[To-do item] Restate the listing below line for line and word for word, without the pictures.
**********
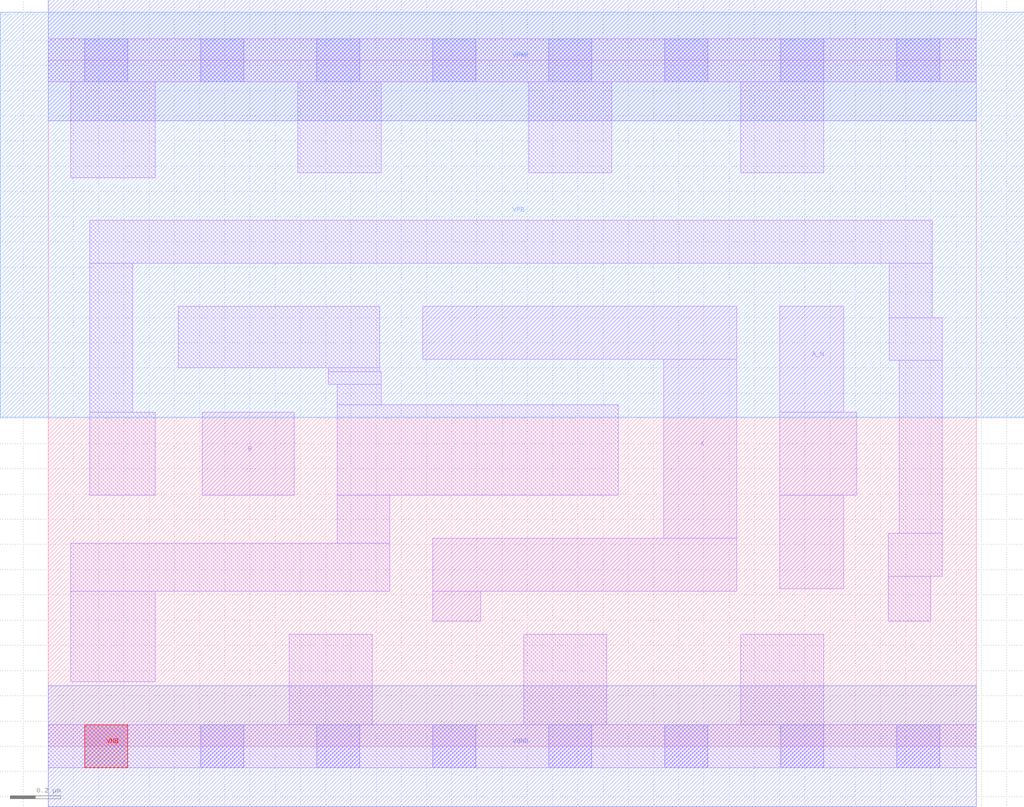
<source format=lef>
# Copyright 2020 The SkyWater PDK Authors
#
# Licensed under the Apache License, Version 2.0 (the "License");
# you may not use this file except in compliance with the License.
# You may obtain a copy of the License at
#
#     https://www.apache.org/licenses/LICENSE-2.0
#
# Unless required by applicable law or agreed to in writing, software
# distributed under the License is distributed on an "AS IS" BASIS,
# WITHOUT WARRANTIES OR CONDITIONS OF ANY KIND, either express or implied.
# See the License for the specific language governing permissions and
# limitations under the License.
#
# SPDX-License-Identifier: Apache-2.0

VERSION 5.7 ;
  NOWIREEXTENSIONATPIN ON ;
  DIVIDERCHAR "/" ;
  BUSBITCHARS "[]" ;
MACRO sky130_fd_sc_hd__and2b_4
  CLASS CORE ;
  FOREIGN sky130_fd_sc_hd__and2b_4 ;
  ORIGIN  0.000000  0.000000 ;
  SIZE  3.680000 BY  2.720000 ;
  SYMMETRY X Y R90 ;
  SITE unithd ;
  PIN A_N
    ANTENNAGATEAREA  0.126000 ;
    DIRECTION INPUT ;
    USE SIGNAL ;
    PORT
      LAYER li1 ;
        RECT 2.900000 0.625000 3.155000 0.995000 ;
        RECT 2.900000 0.995000 3.205000 1.325000 ;
        RECT 2.900000 1.325000 3.155000 1.745000 ;
    END
  END A_N
  PIN B
    ANTENNAGATEAREA  0.247500 ;
    DIRECTION INPUT ;
    USE SIGNAL ;
    PORT
      LAYER li1 ;
        RECT 0.610000 0.995000 0.975000 1.325000 ;
    END
  END B
  PIN VNB
    PORT
      LAYER pwell ;
        RECT 0.145000 -0.085000 0.315000 0.085000 ;
    END
  END VNB
  PIN VPB
    PORT
      LAYER nwell ;
        RECT -0.190000 1.305000 3.870000 2.910000 ;
    END
  END VPB
  PIN X
    ANTENNADIFFAREA  0.934000 ;
    DIRECTION OUTPUT ;
    USE SIGNAL ;
    PORT
      LAYER li1 ;
        RECT 1.485000 1.535000 2.730000 1.745000 ;
        RECT 1.525000 0.495000 1.715000 0.615000 ;
        RECT 1.525000 0.615000 2.730000 0.825000 ;
        RECT 2.440000 0.825000 2.730000 1.535000 ;
    END
  END X
  PIN VGND
    DIRECTION INOUT ;
    SHAPE ABUTMENT ;
    USE GROUND ;
    PORT
      LAYER met1 ;
        RECT 0.000000 -0.240000 3.680000 0.240000 ;
    END
  END VGND
  PIN VPWR
    DIRECTION INOUT ;
    SHAPE ABUTMENT ;
    USE POWER ;
    PORT
      LAYER met1 ;
        RECT 0.000000 2.480000 3.680000 2.960000 ;
    END
  END VPWR
  OBS
    LAYER li1 ;
      RECT 0.000000 -0.085000 3.680000 0.085000 ;
      RECT 0.000000  2.635000 3.680000 2.805000 ;
      RECT 0.090000  0.255000 0.425000 0.615000 ;
      RECT 0.090000  0.615000 1.355000 0.805000 ;
      RECT 0.090000  2.255000 0.425000 2.635000 ;
      RECT 0.165000  0.995000 0.425000 1.325000 ;
      RECT 0.165000  1.325000 0.335000 1.915000 ;
      RECT 0.165000  1.915000 3.505000 2.085000 ;
      RECT 0.515000  1.500000 1.315000 1.745000 ;
      RECT 0.955000  0.085000 1.285000 0.445000 ;
      RECT 0.990000  2.275000 1.320000 2.635000 ;
      RECT 1.110000  1.435000 1.320000 1.485000 ;
      RECT 1.110000  1.485000 1.315000 1.500000 ;
      RECT 1.145000  0.805000 1.355000 0.995000 ;
      RECT 1.145000  0.995000 2.260000 1.355000 ;
      RECT 1.145000  1.355000 1.320000 1.435000 ;
      RECT 1.885000  0.085000 2.215000 0.445000 ;
      RECT 1.905000  2.275000 2.235000 2.635000 ;
      RECT 2.745000  0.085000 3.075000 0.445000 ;
      RECT 2.745000  2.275000 3.075000 2.635000 ;
      RECT 3.330000  0.495000 3.500000 0.675000 ;
      RECT 3.330000  0.675000 3.545000 0.845000 ;
      RECT 3.335000  1.530000 3.545000 1.700000 ;
      RECT 3.335000  1.700000 3.505000 1.915000 ;
      RECT 3.375000  0.845000 3.545000 1.530000 ;
    LAYER mcon ;
      RECT 0.145000 -0.085000 0.315000 0.085000 ;
      RECT 0.145000  2.635000 0.315000 2.805000 ;
      RECT 0.605000 -0.085000 0.775000 0.085000 ;
      RECT 0.605000  2.635000 0.775000 2.805000 ;
      RECT 1.065000 -0.085000 1.235000 0.085000 ;
      RECT 1.065000  2.635000 1.235000 2.805000 ;
      RECT 1.525000 -0.085000 1.695000 0.085000 ;
      RECT 1.525000  2.635000 1.695000 2.805000 ;
      RECT 1.985000 -0.085000 2.155000 0.085000 ;
      RECT 1.985000  2.635000 2.155000 2.805000 ;
      RECT 2.445000 -0.085000 2.615000 0.085000 ;
      RECT 2.445000  2.635000 2.615000 2.805000 ;
      RECT 2.905000 -0.085000 3.075000 0.085000 ;
      RECT 2.905000  2.635000 3.075000 2.805000 ;
      RECT 3.365000 -0.085000 3.535000 0.085000 ;
      RECT 3.365000  2.635000 3.535000 2.805000 ;
  END
END sky130_fd_sc_hd__and2b_4
END LIBRARY

</source>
**********
[Reply to the exercise]
<source format=lef>
# Copyright 2020 The SkyWater PDK Authors
#
# Licensed under the Apache License, Version 2.0 (the "License");
# you may not use this file except in compliance with the License.
# You may obtain a copy of the License at
#
#     https://www.apache.org/licenses/LICENSE-2.0
#
# Unless required by applicable law or agreed to in writing, software
# distributed under the License is distributed on an "AS IS" BASIS,
# WITHOUT WARRANTIES OR CONDITIONS OF ANY KIND, either express or implied.
# See the License for the specific language governing permissions and
# limitations under the License.
#
# SPDX-License-Identifier: Apache-2.0

VERSION 5.7 ;
  NOWIREEXTENSIONATPIN ON ;
  DIVIDERCHAR "/" ;
  BUSBITCHARS "[]" ;
MACRO sky130_fd_sc_hd__and2b_4
  CLASS CORE ;
  FOREIGN sky130_fd_sc_hd__and2b_4 ;
  ORIGIN  0.000000  0.000000 ;
  SIZE  3.680000 BY  2.720000 ;
  SYMMETRY X Y R90 ;
  SITE unithd ;
  PIN A_N
    ANTENNAGATEAREA  0.126000 ;
    DIRECTION INPUT ;
    USE SIGNAL ;
    PORT
      LAYER li1 ;
        RECT 2.900000 0.625000 3.155000 0.995000 ;
        RECT 2.900000 0.995000 3.205000 1.325000 ;
        RECT 2.900000 1.325000 3.155000 1.745000 ;
    END
  END A_N
  PIN B
    ANTENNAGATEAREA  0.247500 ;
    DIRECTION INPUT ;
    USE SIGNAL ;
    PORT
      LAYER li1 ;
        RECT 0.610000 0.995000 0.975000 1.325000 ;
    END
  END B
  PIN VNB
    PORT
      LAYER pwell ;
        RECT 0.145000 -0.085000 0.315000 0.085000 ;
    END
  END VNB
  PIN VPB
    PORT
      LAYER nwell ;
        RECT -0.190000 1.305000 3.870000 2.910000 ;
    END
  END VPB
  PIN X
    ANTENNADIFFAREA  0.934000 ;
    DIRECTION OUTPUT ;
    USE SIGNAL ;
    PORT
      LAYER li1 ;
        RECT 1.485000 1.535000 2.730000 1.745000 ;
        RECT 1.525000 0.495000 1.715000 0.615000 ;
        RECT 1.525000 0.615000 2.730000 0.825000 ;
        RECT 2.440000 0.825000 2.730000 1.535000 ;
    END
  END X
  PIN VGND
    DIRECTION INOUT ;
    SHAPE ABUTMENT ;
    USE GROUND ;
    PORT
      LAYER met1 ;
        RECT 0.000000 -0.240000 3.680000 0.240000 ;
    END
  END VGND
  PIN VPWR
    DIRECTION INOUT ;
    SHAPE ABUTMENT ;
    USE POWER ;
    PORT
      LAYER met1 ;
        RECT 0.000000 2.480000 3.680000 2.960000 ;
    END
  END VPWR
  OBS
    LAYER li1 ;
      RECT 0.000000 -0.085000 3.680000 0.085000 ;
      RECT 0.000000  2.635000 3.680000 2.805000 ;
      RECT 0.090000  0.255000 0.425000 0.615000 ;
      RECT 0.090000  0.615000 1.355000 0.805000 ;
      RECT 0.090000  2.255000 0.425000 2.635000 ;
      RECT 0.165000  0.995000 0.425000 1.325000 ;
      RECT 0.165000  1.325000 0.335000 1.915000 ;
      RECT 0.165000  1.915000 3.505000 2.085000 ;
      RECT 0.515000  1.500000 1.315000 1.745000 ;
      RECT 0.955000  0.085000 1.285000 0.445000 ;
      RECT 0.990000  2.275000 1.320000 2.635000 ;
      RECT 1.110000  1.435000 1.320000 1.485000 ;
      RECT 1.110000  1.485000 1.315000 1.500000 ;
      RECT 1.145000  0.805000 1.355000 0.995000 ;
      RECT 1.145000  0.995000 2.260000 1.355000 ;
      RECT 1.145000  1.355000 1.320000 1.435000 ;
      RECT 1.885000  0.085000 2.215000 0.445000 ;
      RECT 1.905000  2.275000 2.235000 2.635000 ;
      RECT 2.745000  0.085000 3.075000 0.445000 ;
      RECT 2.745000  2.275000 3.075000 2.635000 ;
      RECT 3.330000  0.495000 3.500000 0.675000 ;
      RECT 3.330000  0.675000 3.545000 0.845000 ;
      RECT 3.335000  1.530000 3.545000 1.700000 ;
      RECT 3.335000  1.700000 3.505000 1.915000 ;
      RECT 3.375000  0.845000 3.545000 1.530000 ;
    LAYER mcon ;
      RECT 0.145000 -0.085000 0.315000 0.085000 ;
      RECT 0.145000  2.635000 0.315000 2.805000 ;
      RECT 0.605000 -0.085000 0.775000 0.085000 ;
      RECT 0.605000  2.635000 0.775000 2.805000 ;
      RECT 1.065000 -0.085000 1.235000 0.085000 ;
      RECT 1.065000  2.635000 1.235000 2.805000 ;
      RECT 1.525000 -0.085000 1.695000 0.085000 ;
      RECT 1.525000  2.635000 1.695000 2.805000 ;
      RECT 1.985000 -0.085000 2.155000 0.085000 ;
      RECT 1.985000  2.635000 2.155000 2.805000 ;
      RECT 2.445000 -0.085000 2.615000 0.085000 ;
      RECT 2.445000  2.635000 2.615000 2.805000 ;
      RECT 2.905000 -0.085000 3.075000 0.085000 ;
      RECT 2.905000  2.635000 3.075000 2.805000 ;
      RECT 3.365000 -0.085000 3.535000 0.085000 ;
      RECT 3.365000  2.635000 3.535000 2.805000 ;
  END
END sky130_fd_sc_hd__and2b_4
END LIBRARY

</source>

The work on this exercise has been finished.